++++ Data for analysis

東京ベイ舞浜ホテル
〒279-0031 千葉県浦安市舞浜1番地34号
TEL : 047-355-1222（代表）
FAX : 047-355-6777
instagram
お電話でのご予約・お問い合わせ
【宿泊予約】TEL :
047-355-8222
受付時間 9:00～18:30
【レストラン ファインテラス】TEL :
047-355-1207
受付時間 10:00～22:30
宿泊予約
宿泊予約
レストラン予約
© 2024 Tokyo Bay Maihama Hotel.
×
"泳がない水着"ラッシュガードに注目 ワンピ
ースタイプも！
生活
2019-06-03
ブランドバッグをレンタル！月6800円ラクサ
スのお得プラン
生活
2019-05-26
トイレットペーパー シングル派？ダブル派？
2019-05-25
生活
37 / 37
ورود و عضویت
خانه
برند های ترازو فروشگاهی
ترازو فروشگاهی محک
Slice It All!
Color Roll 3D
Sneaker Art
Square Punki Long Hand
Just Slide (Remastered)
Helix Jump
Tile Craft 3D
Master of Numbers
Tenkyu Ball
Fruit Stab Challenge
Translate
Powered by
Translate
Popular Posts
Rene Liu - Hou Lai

++++++++
++++ Data for analysis

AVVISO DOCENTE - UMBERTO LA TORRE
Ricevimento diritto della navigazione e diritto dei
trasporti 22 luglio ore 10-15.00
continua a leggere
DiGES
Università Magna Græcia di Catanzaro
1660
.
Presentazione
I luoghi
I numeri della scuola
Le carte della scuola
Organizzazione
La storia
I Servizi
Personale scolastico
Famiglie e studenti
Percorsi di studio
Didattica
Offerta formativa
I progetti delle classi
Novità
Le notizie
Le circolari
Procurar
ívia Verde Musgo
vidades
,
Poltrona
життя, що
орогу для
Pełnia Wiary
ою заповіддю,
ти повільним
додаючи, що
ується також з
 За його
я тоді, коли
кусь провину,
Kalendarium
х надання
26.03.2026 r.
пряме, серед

++++++++

• What is needed: Every line above with the string "della" in it should be copied into the answer.

• Problem solution:
Ricevimento diritto della navigazione e diritto dei
I numeri della scuola
Le carte della scuola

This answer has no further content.